TASK: Output only the lines below from the one containing "Copyright 2009 Aerotel" to the one containing "Allows pharmaceutical companies perform", exactly as written, both ends kept.

DATA TO EXAMINE:

○ ○ ○ ○

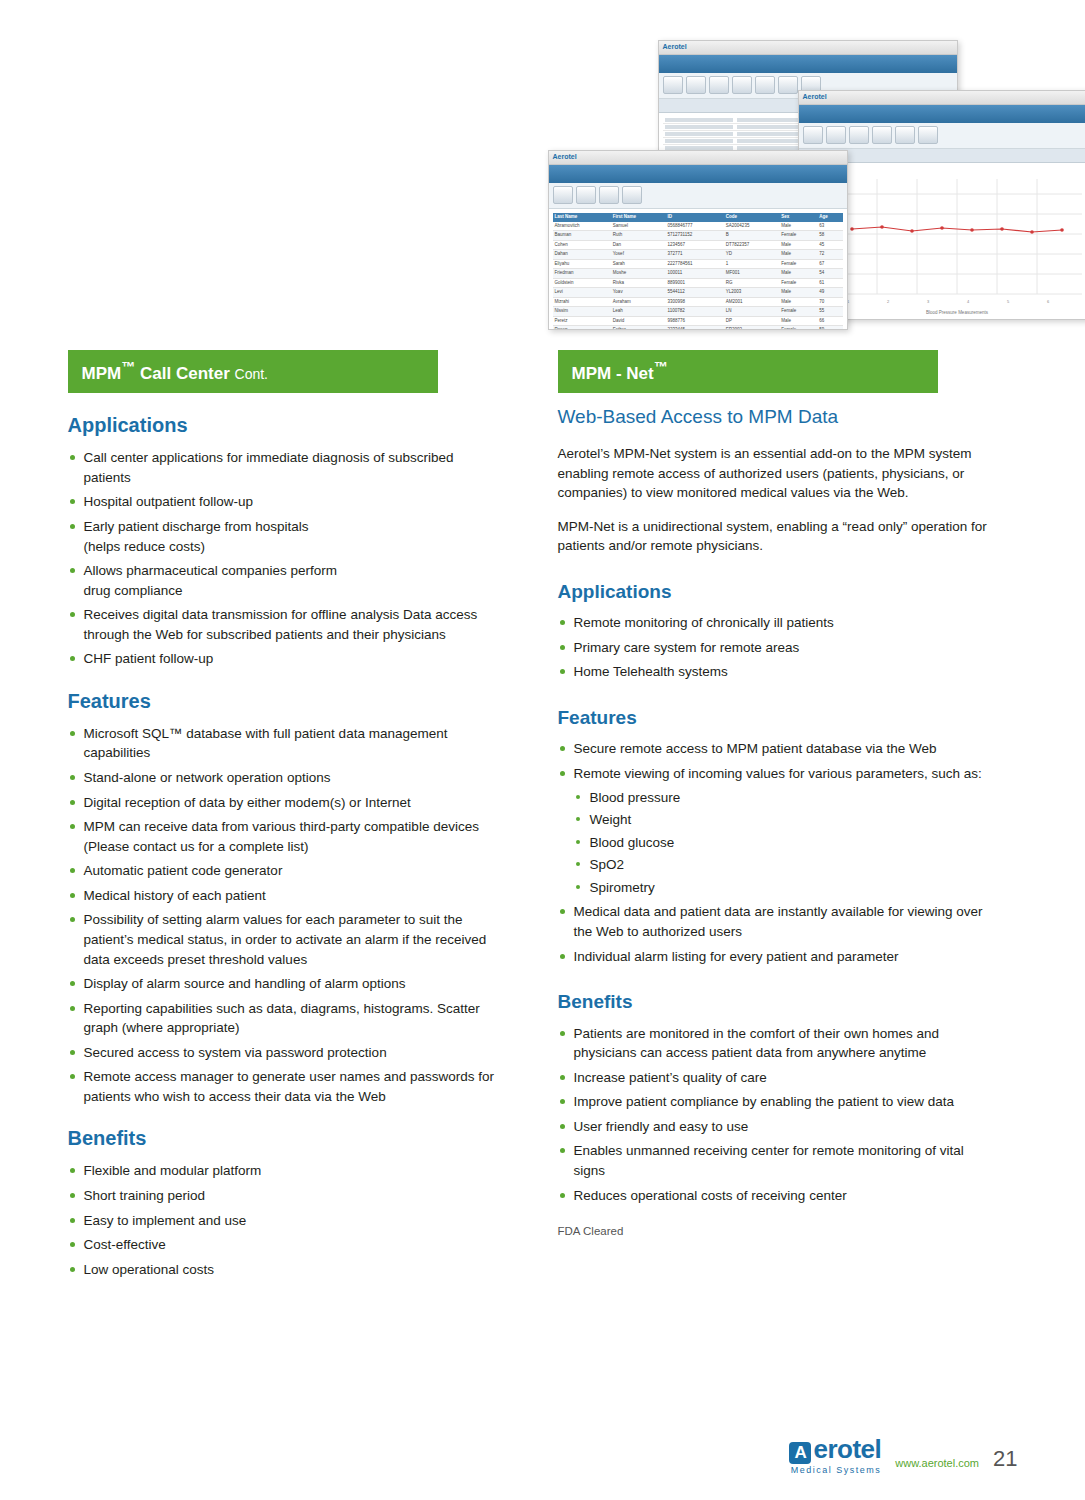Aerotel
Aerotel
0 20 40 60 80 100 1 2 3 4 5 6 Blood Pressure Measurements
Aerotel
| Last Name | First Name | ID | Code | Sex | Age |
| --- | --- | --- | --- | --- | --- |
| Abramovitch | Samuel | 0568846777 | SA2004235 | Male | 63 |
| Bauman | Ruth | 5712731152 | B | Female | 58 |
| Cohen | Dan | 1234567 | DT7822357 | Male | 45 |
| Dahan | Yosef | 372771 | YD | Male | 72 |
| Eliyahu | Sarah | 2227784561 | 1 | Female | 67 |
| Friedman | Moshe | 100011 | MF001 | Male | 54 |
| Goldstein | Rivka | 8899001 | RG | Female | 61 |
| Levi | Yoav | 5544112 | YL2003 | Male | 49 |
| Mizrahi | Avraham | 3300998 | AM2001 | Male | 70 |
| Nissim | Leah | 1100782 | LN | Female | 55 |
| Peretz | David | 9988776 | DP | Male | 66 |
| Rosen | Esther | 2233445 | ER2002 | Female | 59 |
| Shapira | Eli | 6677889 | ES | Male | 47 |
| Tal | Noa | 5544332 | NT2005 | Female | 52 |
Copyright 2009 Aerotel Medical Systems (1998) Ltd. All rights reserved.
MPM™ Call Center Cont.
Applications
Call center applications for immediate diagnosis of subscribed patients
Hospital outpatient follow-up
Early patient discharge from hospitals
(helps reduce costs)
Allows pharmaceutical companies perform
drug compliance
Receives digital data transmission for offline analysis Data access through the Web for subscribed patients and their physicians
CHF patient follow-up
Features
Microsoft SQL™ database with full patient data management capabilities
Stand-alone or network operation options
Digital reception of data by either modem(s) or Internet
MPM can receive data from various third-party compatible devices (Please contact us for a complete list)
Automatic patient code generator
Medical history of each patient
Possibility of setting alarm values for each parameter to suit the patient’s medical status, in order to activate an alarm if the received data exceeds preset threshold values
Display of alarm source and handling of alarm options
Reporting capabilities such as data, diagrams, histograms. Scatter graph (where appropriate)
Secured access to system via password protection
Remote access manager to generate user names and passwords for patients who wish to access their data via the Web
Benefits
Flexible and modular platform
Short training period
Easy to implement and use
Cost-effective
Low operational costs
MPM - Net™
Web-Based Access to MPM Data
Aerotel’s MPM-Net system is an essential add-on to the MPM system enabling remote access of authorized users (patients, physicians, or companies) to view monitored medical values via the Web.
MPM-Net is a unidirectional system, enabling a “read only” operation for patients and/or remote physicians.
Applications
Remote monitoring of chronically ill patients
Primary care system for remote areas
Home Telehealth systems
Features
Secure remote access to MPM patient database via the Web
Remote viewing of incoming values for various parameters, such as:
Blood pressure
Weight
Blood glucose
SpO2
Spirometry
Medical data and patient data are instantly available for viewing over the Web to authorized users
Individual alarm listing for every patient and parameter
Benefits
Patients are monitored in the comfort of their own homes and physicians can access patient data from anywhere anytime
Increase patient’s quality of care
Improve patient compliance by enabling the patient to view data
User friendly and easy to use
Enables unmanned receiving center for remote monitoring of vital signs
Reduces operational costs of receiving center
FDA Cleared
Aerotel
Medical Systems
www.aerotel.com
21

○ ○ ○ ○

RESULT BELOW:
Copyright 2009 Aerotel Medical Systems (1998) Ltd. All rights reserved.
MPM™ Call Center Cont.
Applications
Call center applications for immediate diagnosis of subscribed patients
Hospital outpatient follow-up
Early patient discharge from hospitals
(helps reduce costs)
Allows pharmaceutical companies perform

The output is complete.